Metatarsalgia, Ball pain, arched splayfoot
Due to the weakening of connective tissue, excess length of metatarsal or due to other biomechanical factors, middle-aged and elders may experience severe pain at the ball of the feet. If a conservative treatment with special inserts and other measures does not help, then an operation is often the solution.
The aim of surgery is to withdraw the metatarsal head from the weight-bearing zone by shortening the metatarsal.
We disagree with this, because the disadvantages outweigh:
Common and widely used is the so-called Weil-surgery.
Bone is taken from the metatarsal head and the metatarsal head is moved forward towards the soles, parallel to the heels, and thus the metatarsal is shortened (fig).
The operation certainly has its advantages, it is done quickly and helps to eliminate the ball pain.
Yet, healthy cartilage and bone tissue is sacrificed in this procedure, there is now an inevitable unevenness in the middle of the toe joint, and thus sooner or later (perhaps after years) a restriction in movement and osteoarthritis (a degenerative joint disease) can be caused.
The metatarsal head is cut horizontally, moved in the direction of the heel, thus shortened, and fixed with a screw. The supernatant is then removed, thus the head is round again.
Operation according to Weil, which can often cause problems.
Here's an example:
The surgery according to Weil is also very error prone. This elsewhere performed Weil-operation shows very long screws that burrow into the plantar plate (red arrows). Screws, which are not functional outside of the bone (arrows). Poorly rounded head and periarticular screw position (yellow arrow), which hinder the mobility of joints and lead to early osteoarthritis.
But even the most perfectly executed operation inevitably leads to problems, limited mobility and arthritis due to the cutting through of healthy cartilage and bone tissue.
What we do: Modified method: DMO
For this reason I have developed a modified method of metatarsal shortening since 2005, that uses a bone cut behind the cartilage area. The surgery is called DMO distal metatarsal osteotomy.

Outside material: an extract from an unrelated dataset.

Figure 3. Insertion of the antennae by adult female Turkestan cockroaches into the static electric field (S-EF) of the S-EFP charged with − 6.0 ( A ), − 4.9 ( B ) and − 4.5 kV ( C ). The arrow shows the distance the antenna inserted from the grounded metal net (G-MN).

Using a careful bone-section that preserves all the important structures, it is possible to restore the necessary metatarsal parabola (alignment), without sacrificing healthy cartilage and bone tissue in the joint and without having to create unevenness.

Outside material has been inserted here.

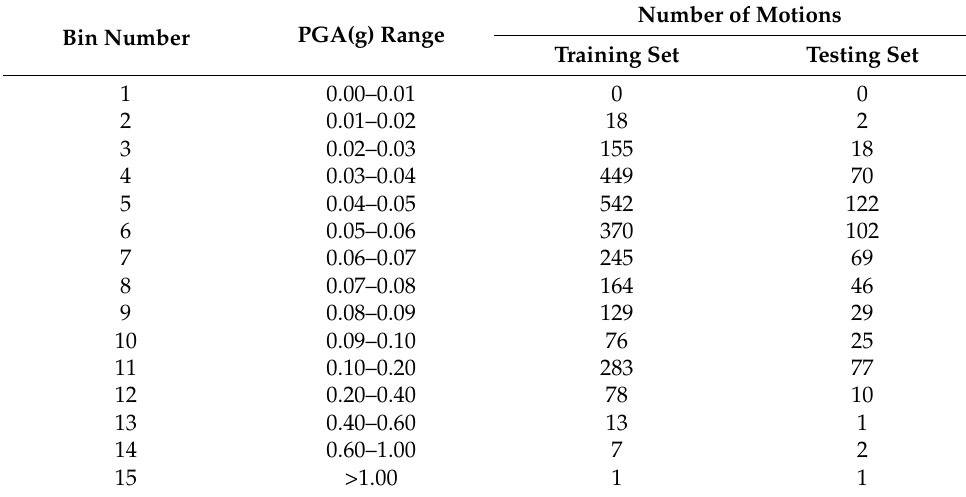
Figure 10. Histogram of the ratio of XGBoost for predicted and observed PGA.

This bone cuts cannot be done "free hand". We have therefore developed precise guides that will help the cuts be done effortlessly and precisely. They are fixed with our V-tek screw.
Left: Very long III metatarsal, pain and callus formation. Please note the "bump" at the II metatarsal : The poorly performed hallux operation became a burden on the metatarsal bones. The II broke and itself "fixed" the problem. The III. remained whole but further painful.
Right: After shortening the metatarsal III pain was gone very soon, the callus on the soles decreasing.
Here is another example, with a drawn "metatarsal index" (or parable or Alignment)
Left: the metatarsals II, III and IV are too long and do not make the necessary parabola, which results in too much burden, pain and calluses in the ball area.
Right: So it should be: After the operation, the X-ray shows the metatarsals. The I metatarsal is the longest, the II is about the same length or slightly shorter, the III. even shorter, etc.
The pain and calluses disappear after a short time:
Left: before surgery
Right: after surgery
After an elsewhere conducted, improper hallux surgery with shortening of the metatarsal I, the II, III. and IV bone became relatively lengthier, shown here by the yellow lines.
The patient suffered from massive splay problems that were not controllable with conservative measures. Therefore, a further operation had to be carried out. The red lines show the planned shortening in the re-operation.
Both feet had to undergo a shortening of the metatarsals. The parable was achieved and the splayfoot problems disappeared after a short time.